__Your objective__. Would you transcribe the line that holds "X190500Y480546D03*", plus every line beneath it through the end of the data, exactly and with nothing added?

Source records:
'''

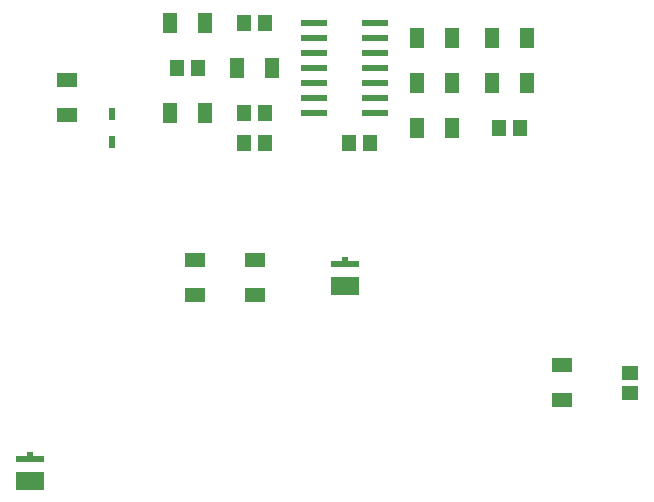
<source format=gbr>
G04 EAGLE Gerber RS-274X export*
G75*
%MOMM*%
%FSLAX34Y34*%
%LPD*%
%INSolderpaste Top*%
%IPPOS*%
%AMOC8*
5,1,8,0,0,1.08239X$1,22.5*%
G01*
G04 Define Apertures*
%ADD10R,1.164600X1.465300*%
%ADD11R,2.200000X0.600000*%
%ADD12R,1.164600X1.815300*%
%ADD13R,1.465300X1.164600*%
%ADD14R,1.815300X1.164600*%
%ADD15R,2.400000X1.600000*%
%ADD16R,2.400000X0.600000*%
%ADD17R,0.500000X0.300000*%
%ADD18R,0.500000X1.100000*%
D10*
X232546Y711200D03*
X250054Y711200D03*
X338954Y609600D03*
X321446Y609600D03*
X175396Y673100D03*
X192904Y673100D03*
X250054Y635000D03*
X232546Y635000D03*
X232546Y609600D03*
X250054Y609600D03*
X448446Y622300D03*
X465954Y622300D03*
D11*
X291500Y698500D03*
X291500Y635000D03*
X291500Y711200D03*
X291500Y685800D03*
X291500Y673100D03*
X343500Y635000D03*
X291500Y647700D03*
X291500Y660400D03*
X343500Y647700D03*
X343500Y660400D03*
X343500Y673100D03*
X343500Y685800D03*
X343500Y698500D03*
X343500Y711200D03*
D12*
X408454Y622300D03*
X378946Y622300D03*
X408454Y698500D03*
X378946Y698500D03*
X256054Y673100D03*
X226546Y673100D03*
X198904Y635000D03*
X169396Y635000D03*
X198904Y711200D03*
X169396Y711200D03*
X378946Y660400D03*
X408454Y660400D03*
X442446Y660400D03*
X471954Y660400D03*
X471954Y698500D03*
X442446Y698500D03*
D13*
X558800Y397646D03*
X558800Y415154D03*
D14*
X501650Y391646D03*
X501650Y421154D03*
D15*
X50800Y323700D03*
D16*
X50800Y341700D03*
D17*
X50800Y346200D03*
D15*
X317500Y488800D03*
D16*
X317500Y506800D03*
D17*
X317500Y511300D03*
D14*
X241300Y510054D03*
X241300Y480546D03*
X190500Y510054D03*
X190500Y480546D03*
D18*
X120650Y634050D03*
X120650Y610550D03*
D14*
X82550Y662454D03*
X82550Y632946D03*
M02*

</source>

'''

__Response area__.
X190500Y480546D03*
D18*
X120650Y634050D03*
X120650Y610550D03*
D14*
X82550Y662454D03*
X82550Y632946D03*
M02*

</source>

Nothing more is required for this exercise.